*** Opening of Records for the exercise ***

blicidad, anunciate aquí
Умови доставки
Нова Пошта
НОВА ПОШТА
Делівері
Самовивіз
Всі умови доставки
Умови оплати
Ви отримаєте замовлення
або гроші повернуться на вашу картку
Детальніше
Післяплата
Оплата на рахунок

*** Close of Records for the exercise ***
*** Opening of Records for the exercise ***

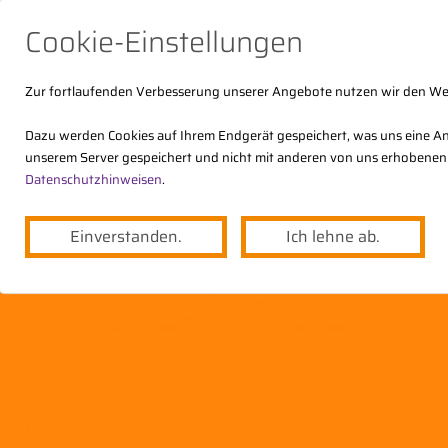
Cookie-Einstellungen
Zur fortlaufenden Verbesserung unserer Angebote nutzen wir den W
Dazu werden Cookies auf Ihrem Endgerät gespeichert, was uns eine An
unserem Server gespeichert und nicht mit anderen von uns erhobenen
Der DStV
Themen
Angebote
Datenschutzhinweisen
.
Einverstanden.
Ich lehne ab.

*** Close of Records for the exercise ***

## Task to complete
What is needed is a verbatim copy of every line in the records above from the one containing "blicidad, anunciate aquí" down to the one containing "Оплата на рахунок", both included, and nothing more.

## Answer below
blicidad, anunciate aquí
Умови доставки
Нова Пошта
НОВА ПОШТА
Делівері
Самовивіз
Всі умови доставки
Умови оплати
Ви отримаєте замовлення
або гроші повернуться на вашу картку
Детальніше
Післяплата
Оплата на рахунок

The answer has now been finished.